Saved data entries
§ §

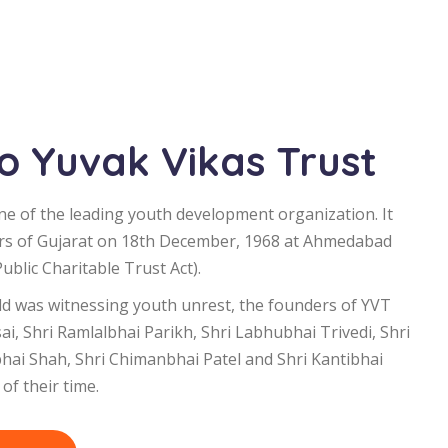
 Yuvak Vikas Trust
ne of the leading youth development organization. It
rs of Gujarat on 18th December, 1968 at Ahmedabad
blic Charitable Trust Act).
d was witnessing youth unrest, the founders of YVT
i, Shri Ramlalbhai Parikh, Shri Labhubhai Trivedi, Shri
bhai Shah, Shri Chimanbhai Patel and Shri Kantibhai
of their time.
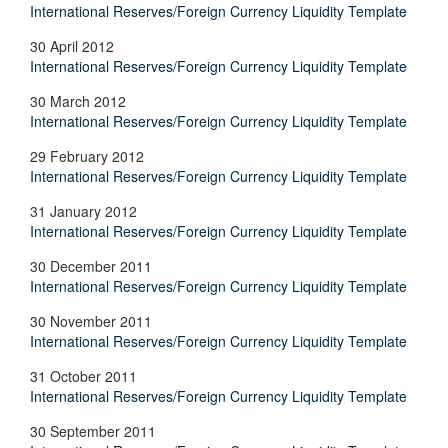
International Reserves/Foreign Currency Liquidity Template
30 April 2012
International Reserves/Foreign Currency Liquidity Template
30 March 2012
International Reserves/Foreign Currency Liquidity Template
29 February 2012
International Reserves/Foreign Currency Liquidity Template
31 January 2012
International Reserves/Foreign Currency Liquidity Template
30 December 2011
International Reserves/Foreign Currency Liquidity Template
30 November 2011
International Reserves/Foreign Currency Liquidity Template
31 October 2011
International Reserves/Foreign Currency Liquidity Template
30 September 2011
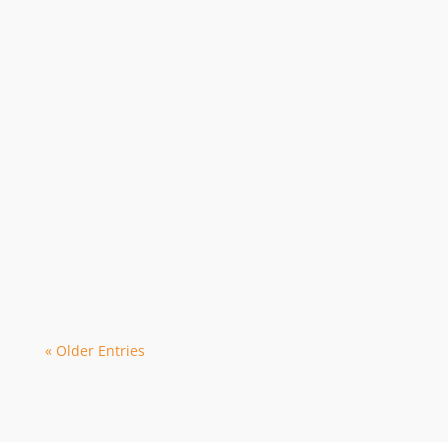
Webmaster (Mauricio)
Due to the March Fitzroy monthly dive
being cancelled due to Cyclone Narelle,
we are privileged to organise our next...
« Older Entries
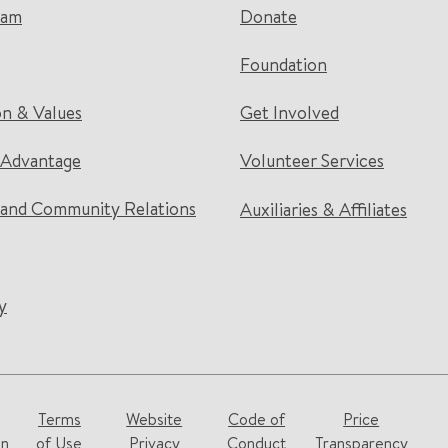
eam
Donate
Foundation
on & Values
Get Involved
 Advantage
Volunteer Services
and Community Relations
Auxiliaries & Affiliates
y
Terms
Website
Code of
Price
on
of Use
Privacy
Conduct
Transparency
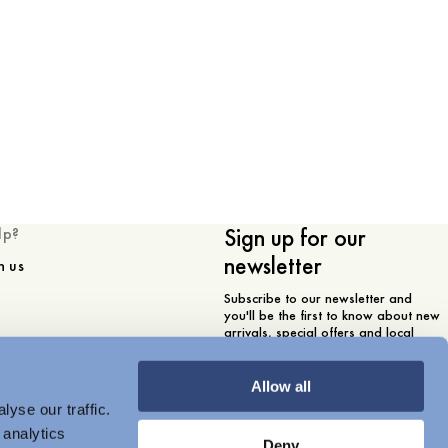
Sign up for our
lp?
newsletter
h us
Subscribe to our newsletter and
you'll be the first to know about new
arrivals, special offers and local
store events.
Email
Allow all
yse our traffic.
 analytics
I am interested in
Deny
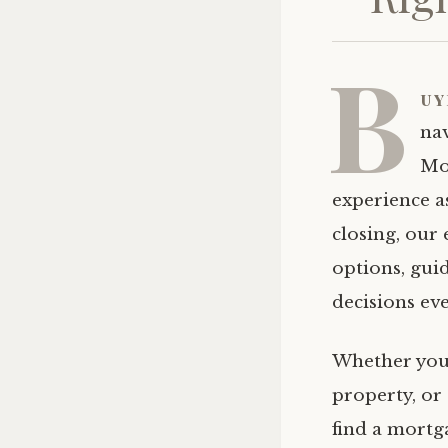
B
uy
na
Mo
experience a
closing, our
options, gui
decisions eve
Whether you’
property, or
find a mortga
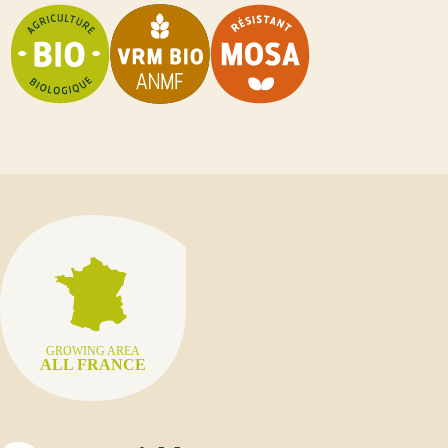
GROWING AREA
ALL FRANCE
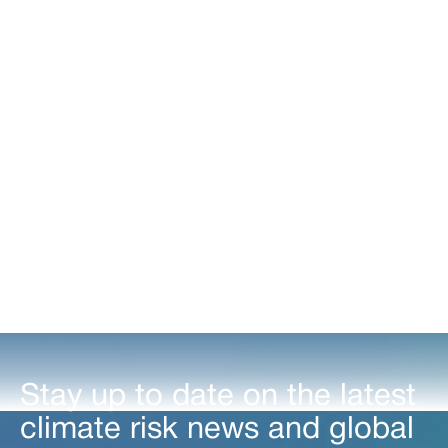
Share
Tweet
Share
Stay up to date on the latest
climate risk news and global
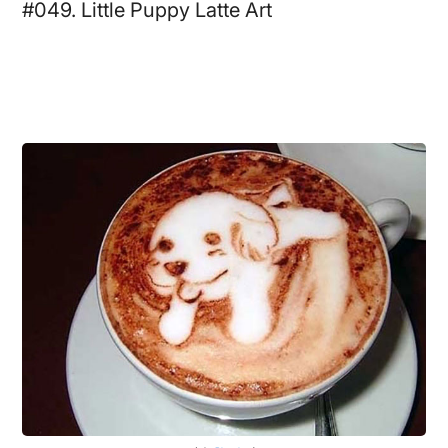
#049. Little Puppy Latte Art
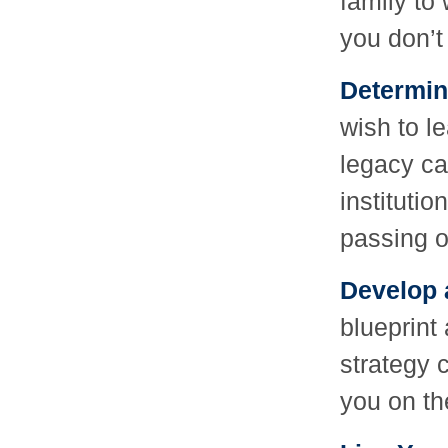
family to
you don’t
Determin
wish to l
legacy ca
institutio
passing o
Develop 
blueprint 
strategy 
you on th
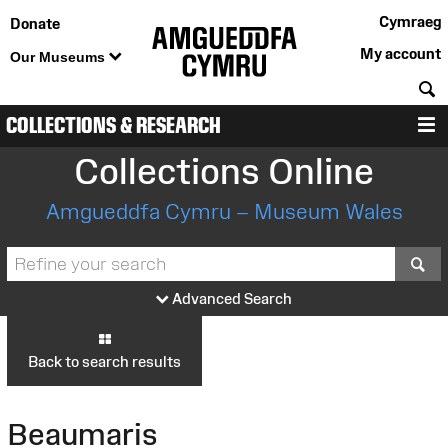
Cymraeg
Donate
My account
Our Museums
S
COLLECTIONS & RESEARCH
M
Collections Online
Amgueddfa Cymru – Museum Wales
S
Advanced Search
Back to search results
Beaumaris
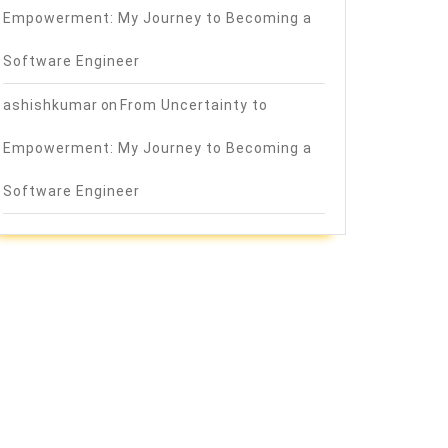
Empowerment: My Journey to Becoming a
Software Engineer
ashishkumar
on
From Uncertainty to
Empowerment: My Journey to Becoming a
Software Engineer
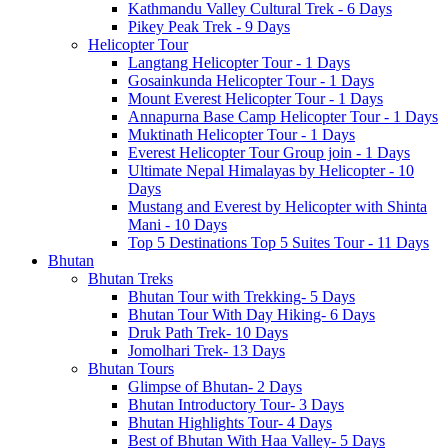
Kathmandu Valley Cultural Trek - 6 Days
Pikey Peak Trek - 9 Days
Helicopter Tour
Langtang Helicopter Tour - 1 Days
Gosainkunda Helicopter Tour - 1 Days
Mount Everest Helicopter Tour - 1 Days
Annapurna Base Camp Helicopter Tour - 1 Days
Muktinath Helicopter Tour - 1 Days
Everest Helicopter Tour Group join - 1 Days
Ultimate Nepal Himalayas by Helicopter - 10
Days
Mustang and Everest by Helicopter with Shinta
Mani - 10 Days
Top 5 Destinations Top 5 Suites Tour - 11 Days
Bhutan
Bhutan Treks
Bhutan Tour with Trekking- 5 Days
Bhutan Tour With Day Hiking- 6 Days
Druk Path Trek- 10 Days
Jomolhari Trek- 13 Days
Bhutan Tours
Glimpse of Bhutan- 2 Days
Bhutan Introductory Tour- 3 Days
Bhutan Highlights Tour- 4 Days
Best of Bhutan With Haa Valley- 5 Days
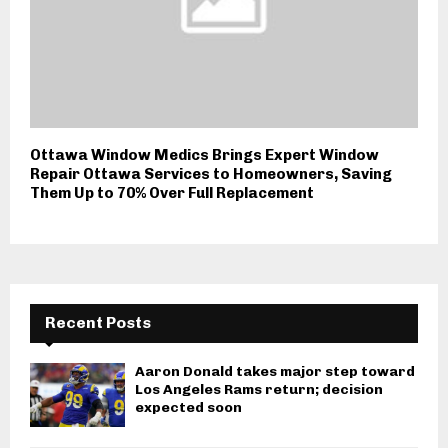
Ottawa Window Medics Brings Expert Window
Repair Ottawa Services to Homeowners, Saving
Them Up to 70% Over Full Replacement
Recent Posts
Aaron Donald takes major step toward
Los Angeles Rams return; decision
expected soon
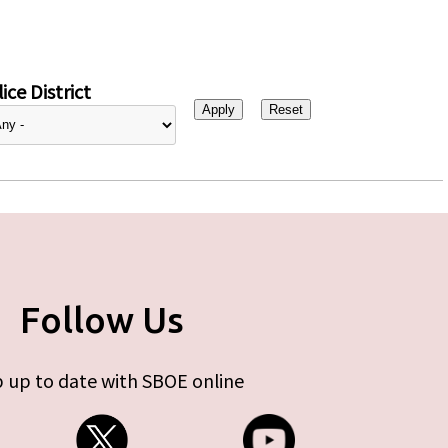
ice District
Follow Us
 up to date with SBOE online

§ §

• **Activity**
Locate every line in the material that contains the string "Helicopter" and copy each one. Case matters.

• **Exercise answer**
Helicopter Tour
Langtang Helicopter Tour - 1 Days
Gosainkunda Helicopter Tour - 1 Days
Mount Everest Helicopter Tour - 1 Days
Annapurna Base Camp Helicopter Tour - 1 Days
Muktinath Helicopter Tour - 1 Days
Everest Helicopter Tour Group join - 1 Days
Ultimate Nepal Himalayas by Helicopter - 10
Mustang and Everest by Helicopter with Shinta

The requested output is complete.